### EXTRAIT
* * * * * * *

Laurent Leylekian : Il est évident que le processus d’adhésion de la Turquie constitue un chiffon rouge pour tous ceux qui récusent le projet européen tel qu’il a évolué, c’est-à-dire vers cette sorte d’entité molle et faible, dépourvue de contenu identitaire et ouverte à tous les vents libéraux. C’est l’Europe "hall de gare" que je dénonce régulièrement. Ceci dit, la question turque est sans doute perçue un peu différemment en Grande-Bretagne, où l’on trouve aussi des opposants d’un autre genre qui approuvent l’Europe-marché et qui contestent – au contraire – la prééminence des normes et des règlements européens sur les lois souverainement votées par les Britanniques.

* * * * * * *

### MATÉRIEL FOURNI
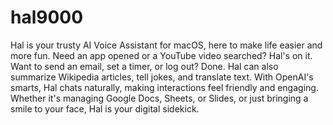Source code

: # hal9000
Hal is your trusty AI Voice Assistant for macOS, here to make life easier and more fun. Need an app opened or a YouTube video searched? Hal's on it. Want to send an email, set a timer, or log out? Done. Hal can also summarize Wikipedia articles, tell jokes, and translate text. With OpenAI's smarts, Hal chats naturally, making interactions feel friendly and engaging. Whether it's managing Google Docs, Sheets, or Slides, or just bringing a smile to your face, Hal is your digital sidekick.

* * * * * * *

### ACTION À MENER 1
Dans l'extrait sur l'adhésion de la Turquie, quelle expression Laurent Leylekian emploie-t-il pour désigner l'Europe qu'il dénonce régulièrement ?
### ACTION À MENER 2
Prolongez, s'il vous plaît, l'extrait sur l'adhésion de la Turquie en reprenant juste après sa dernière phrase.
La liste n'est pas nécessaire.

### RÉSULTAT OBTENU 1
L'Europe « hall de gare ».

### RÉSULTAT OBTENU 2
Pour ce type de partisans du Brexit, la Turquie dans l’Union européenne n’est pas un problème puisque celle-ci n’est vue que comme un simple marché sans frontières dont ils espèrent qu’il soit le plus large possible. On peut d’ailleurs souligner l’incohérence – ou l’égoïsme – de leur position puisqu’ils souhaitent l’extension illimitée du domaine des normes libérales adoptées à Bruxelles, à l’exception de leur île.

Ceci dit, le processus d’adhésion n’a pas vraiment été mis en sommeil pendant la campagne du Brexit. Le 22 juin, la veille même du référendum britannique, la Commission annonçait pour le 30 juin l’ouverture d’un nouveau chapitre de l’Acquis communautaire avec la Turquie ; et pas n’importe lequel : celui sur la politique économique et monétaire. Je crois que si l’on avait voulu convaincre les opposants à l’Europe "hall de gare" de voter le Brexit, on ne s’y serait pas pris autrement. Le pire, voyez-vous, c’est que ceux qui ont pris cette décision ne se sont sans doute même pas aperçus du problème, ne serait-ce qu’en termes de communication.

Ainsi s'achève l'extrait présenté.